Type 2 diabetes is a condition in which the body doesn’t respond to the hormone insulin properly, causing a person’s blood glucose level to become too high. It can cause symptoms such as extreme tiredness and blurred vision, but left untreated, it can lead to kidney failure, foot ulcers, heart disease and stroke. Experts say what you eat can help manage blood sugar levels. But which diet is best?
A low-blood sugar diet would usually be the best option, says Dr Andrew Thornber, chief medical officer at Now Patient.
He explained: “This would include fibre-rich whole grains, like brown rice, oats, and whole wheat bread.

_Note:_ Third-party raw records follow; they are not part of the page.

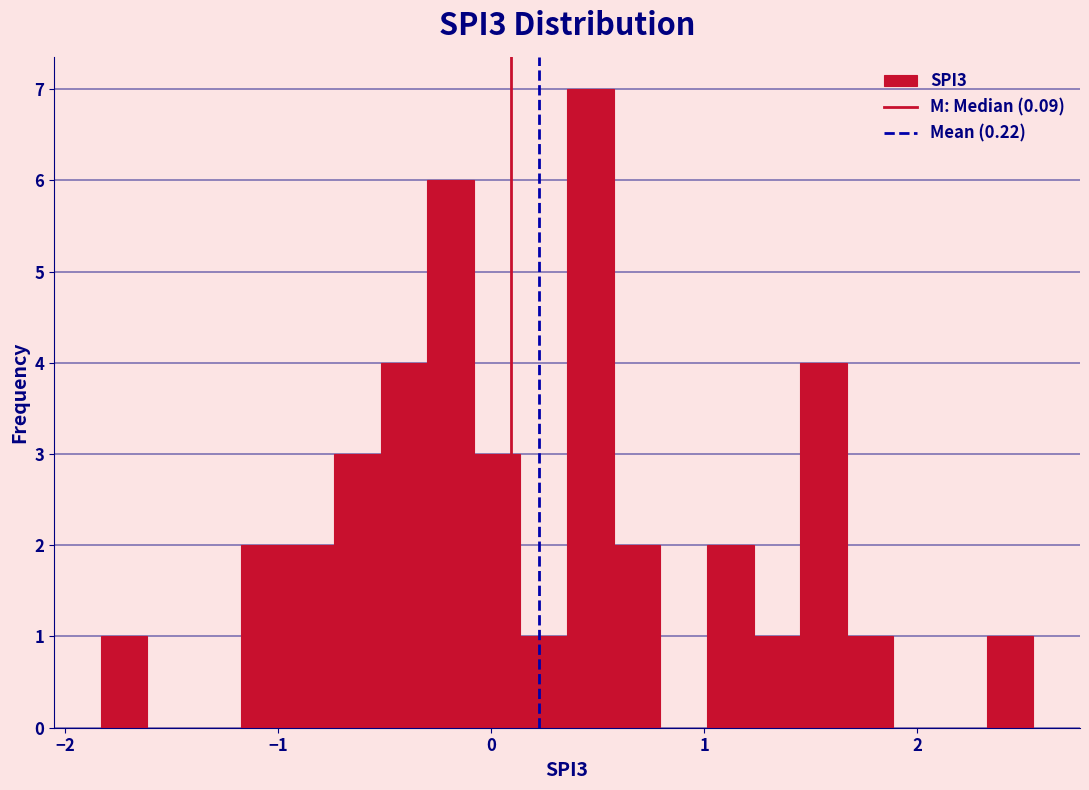

Read against the x-axis, roughly where is the centre of the tallest bar?

0.5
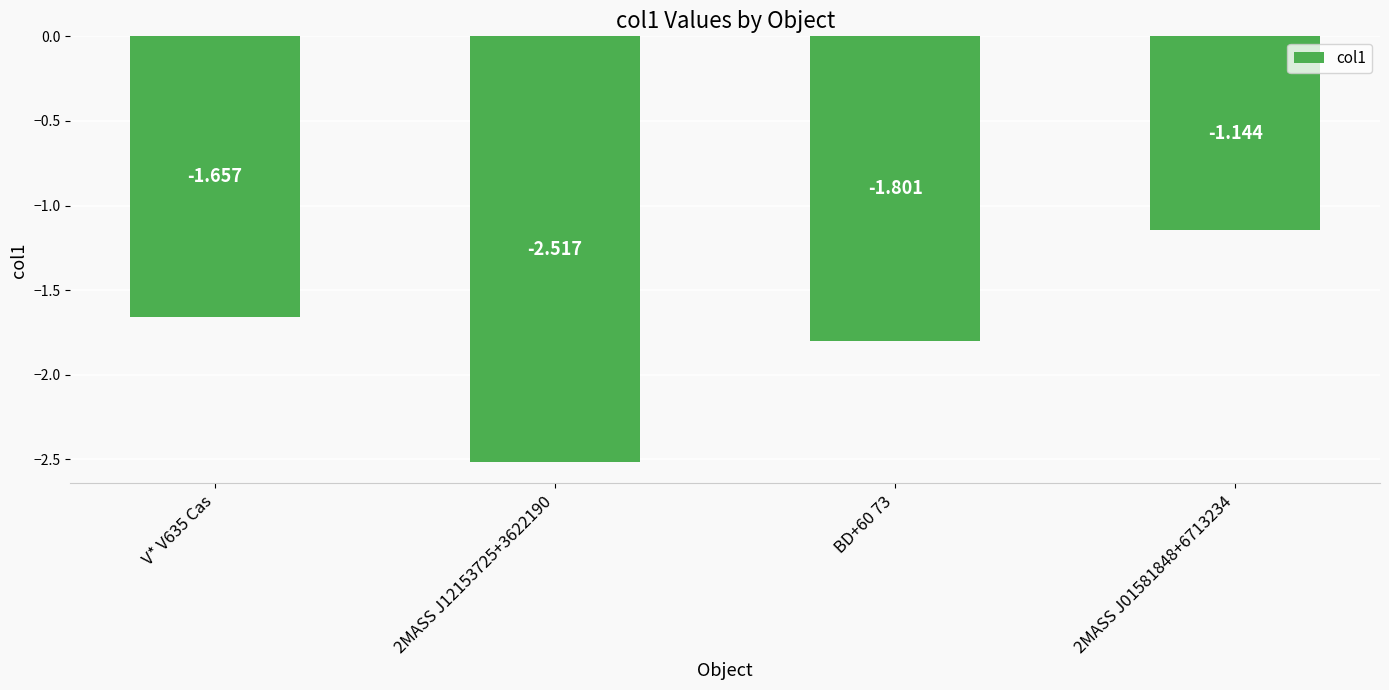

What is the label of the 2nd bar from the left?

2MASS J12153725+3622190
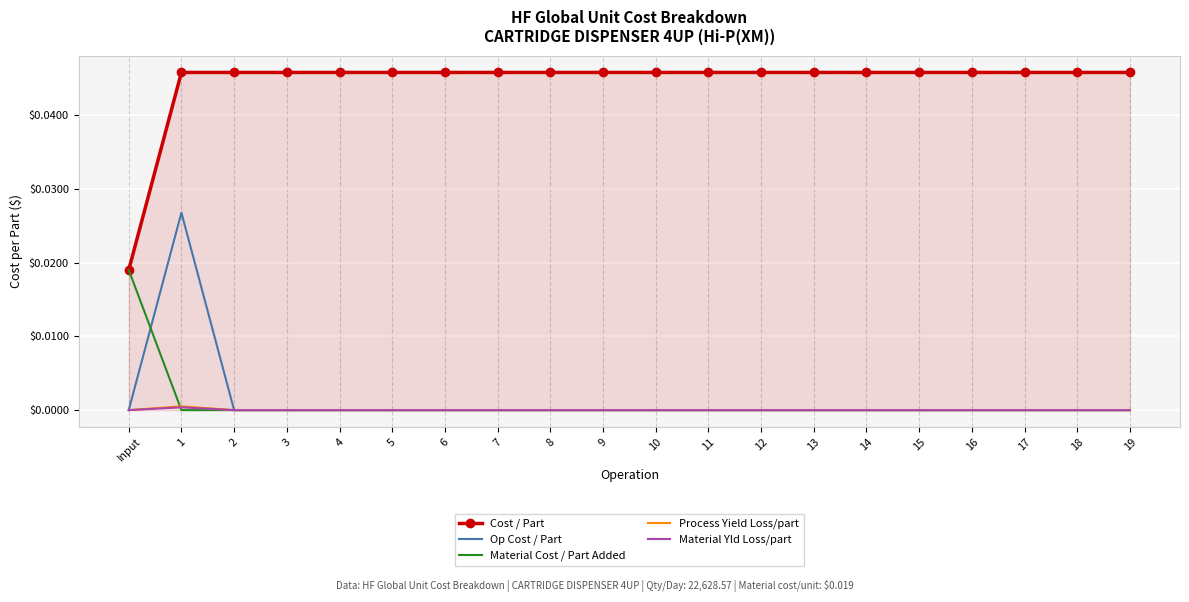

At which label does Cost / Part reach its peak?

1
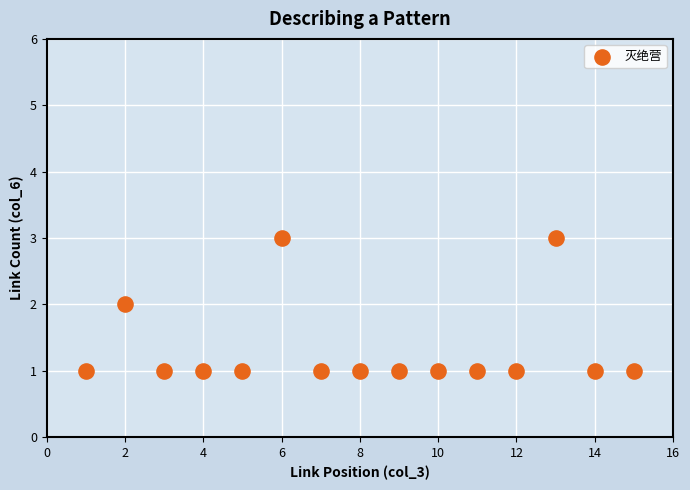

What is the range of X values (max minus min)?

14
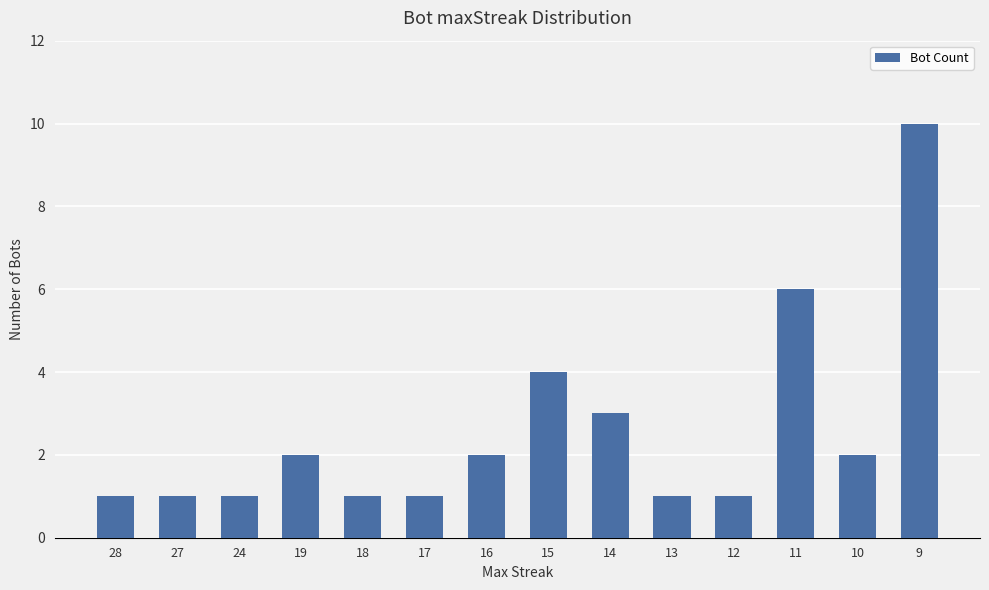

What is the change in value from 18 to 9?

+9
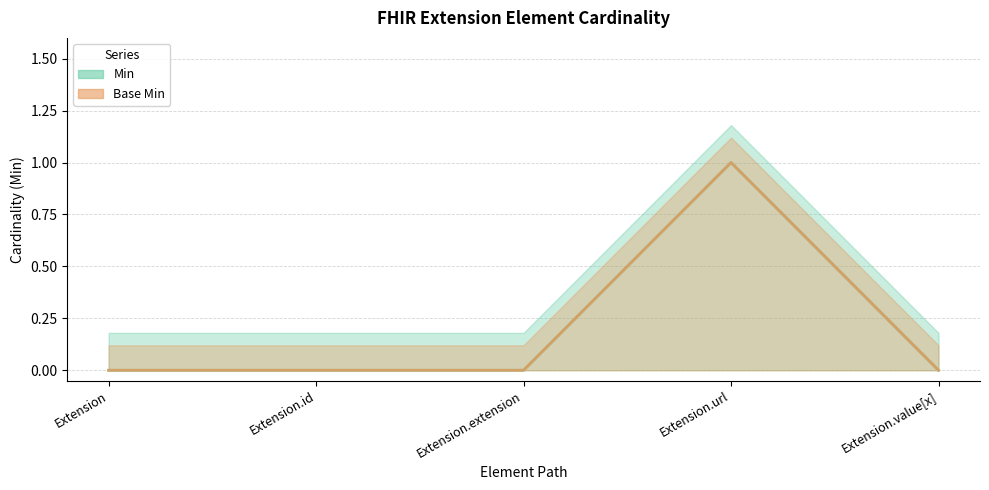

What is the maximum value shown in the chart?

1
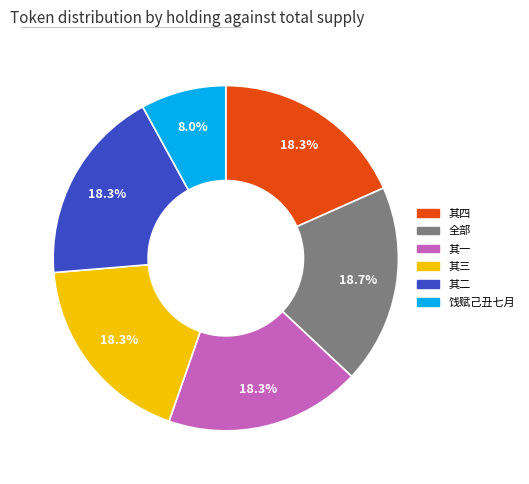

Is there a majority slice in this chart?

No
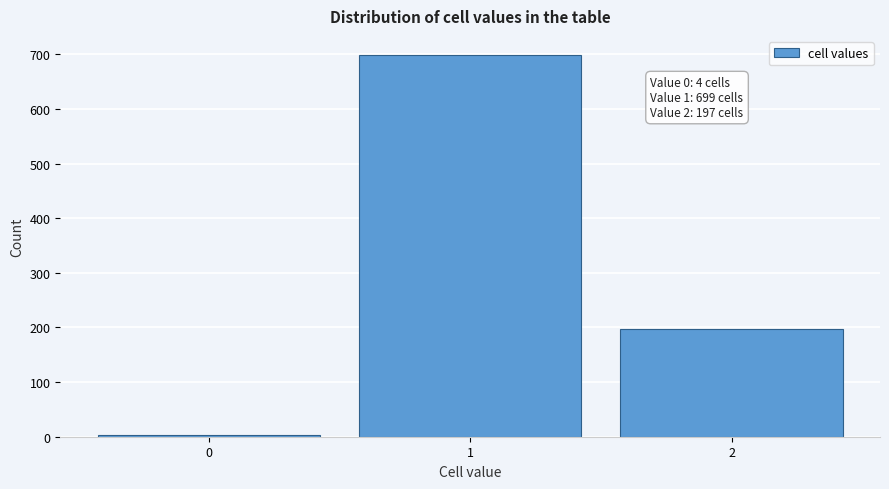

Reading left to right, what are all the values shown in this chart?

0=4	1=699	2=197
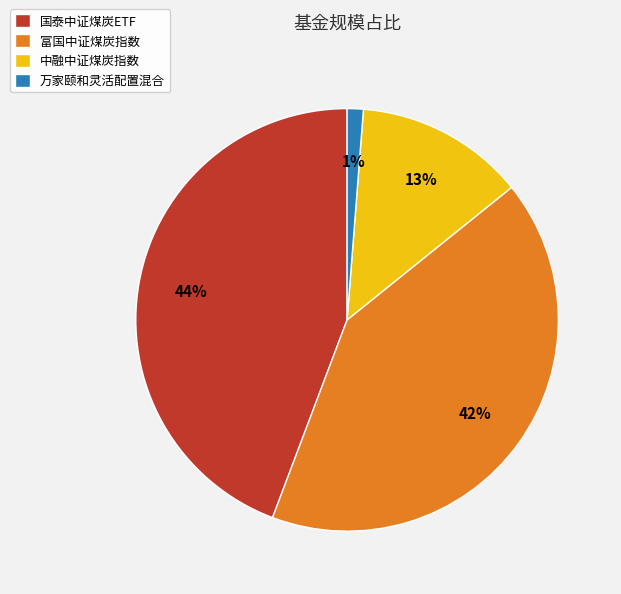

To the nearest percent, what is the combined percentage of 富国中证煤炭指数 and 中融中证煤炭指数?

55%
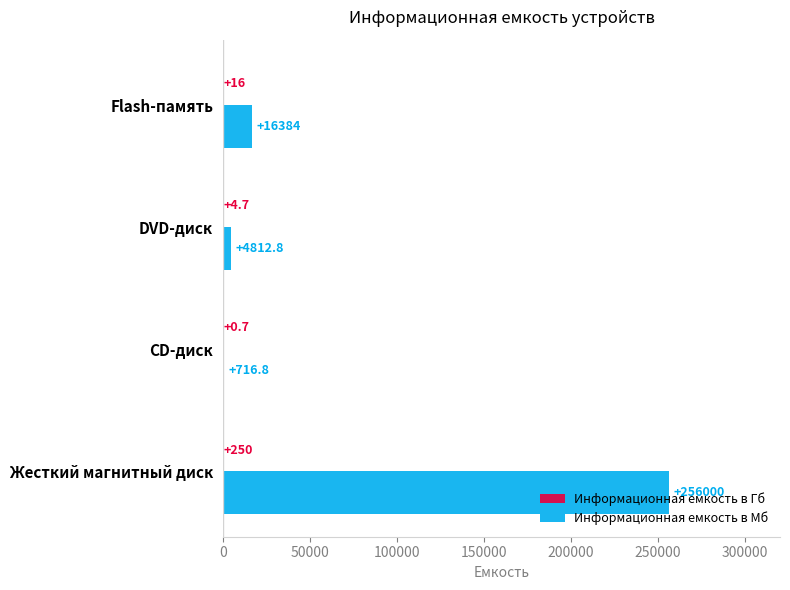

The value of Информационная емкость в Мб at Жесткий магнитный диск is 163660.3. True or false?

False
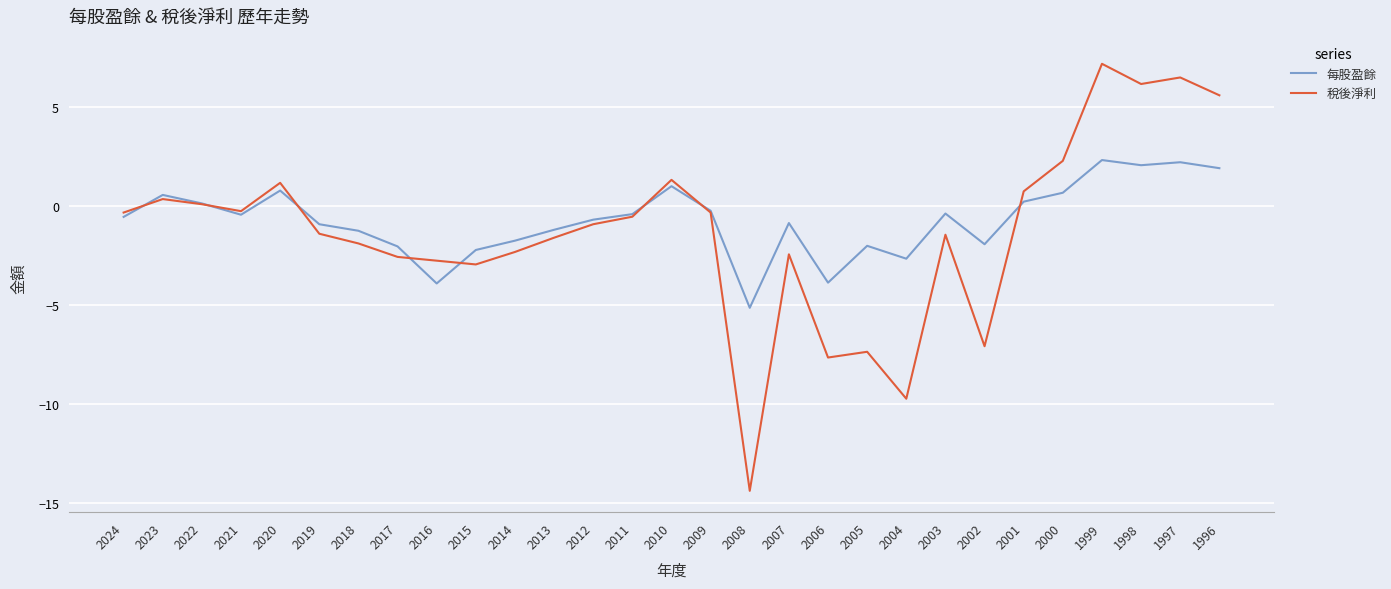

What is the approximate value of 稅後淨利 at 2005?

-7.4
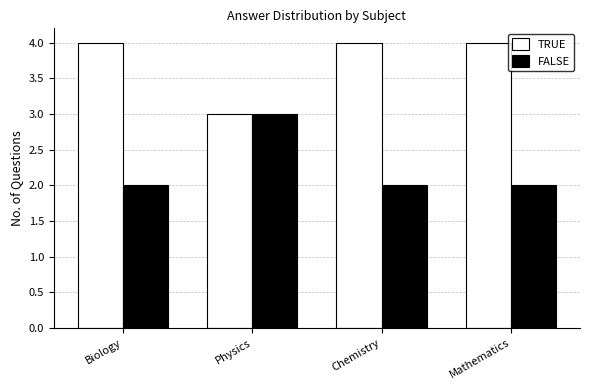

Which series has the largest total across all categories?

TRUE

“Also lean protein such as fish, skinless chicken or turkey, tofu, veggie burgers, low-fat cheese, or very lean beef or pork, and eggs maybe two to three times a week.”
When it comes to which foods to keep to a minimum, Dr Thornber lists six.
- Processed foods
- White bread
- High-fat food
Some people may consider including supplements in their diet, but are these effective at controlling blood sugar?
Dr Thornber advised: “Depending on the type of treatment regimen you use to control your diabetes, there are some vitamins and minerals that may be beneficial for your condition.
“As a natural remedy ginseng, may reduce blood sugar levels in people with diabetes, according to preliminary research.
“Studies also show aloe vera, Cinnamon and pro-biotics help manage the symptoms.
“Glucokinase occurs only in the liver, and in sufferers of diabetes its concentration may be extremely low.
“Supplements of biotin may have a significant effect on glucose levels for both type 1 and type 2 diabetics.”
The NHS says there’s nothing you can’t eat if you have type 2 diabetes, you should just eat a wide range of foods – including fruit, vegetables and some starchy foods like pasta – keep sugar, fat and salt to a minimum, and eat breakfast, lunch and dinner every day.
But alongside eating a healthy diet, it recommends being active to lower blood sugar levels.
The health body says you should aim for 2.5 hours of activity a week.
It states: “You can be active anywhere so long as what you’re doing gets you out of breath. This could be fast walking, climbing stairs or doing more strenuous housework or gardening.”